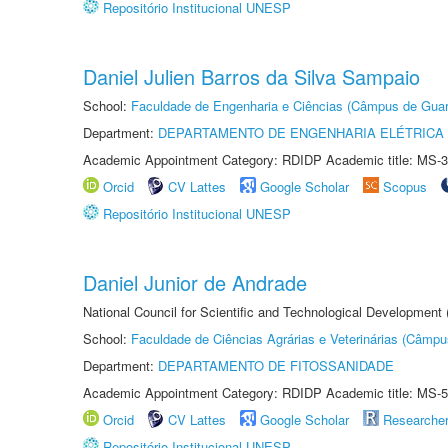
Repositório Institucional UNESP
Daniel Julien Barros da Silva Sampaio
School:
Faculdade de Engenharia e Ciências (Câmpus de Guar
Department:
DEPARTAMENTO DE ENGENHARIA ELÉTRICA
Academic Appointment Category: RDIDP Academic title: MS-3
Orcid
CV Lattes
Google Scholar
Scopus
Repositório Institucional UNESP
Daniel Junior de Andrade
National Council for Scientific and Technological Development
School:
Faculdade de Ciências Agrárias e Veterinárias (Câmpu
Department:
DEPARTAMENTO DE FITOSSANIDADE
Academic Appointment Category: RDIDP Academic title: MS-5
Orcid
CV Lattes
Google Scholar
Researche
Repositório Institucional UNESP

####

_Your objective_
Write every line above again exactly, but leave the pictures out.

_Response to this task_
Repositório Institucional UNESP
Daniel Julien Barros da Silva Sampaio
School:
Faculdade de Engenharia e Ciências (Câmpus de Guar
Department:
DEPARTAMENTO DE ENGENHARIA ELÉTRICA
Academic Appointment Category: RDIDP Academic title: MS-3
Orcid
CV Lattes
Google Scholar
Scopus
Repositório Institucional UNESP
Daniel Junior de Andrade
National Council for Scientific and Technological Development
School:
Faculdade de Ciências Agrárias e Veterinárias (Câmpu
Department:
DEPARTAMENTO DE FITOSSANIDADE
Academic Appointment Category: RDIDP Academic title: MS-5
Orcid
CV Lattes
Google Scholar
Researche
Repositório Institucional UNESP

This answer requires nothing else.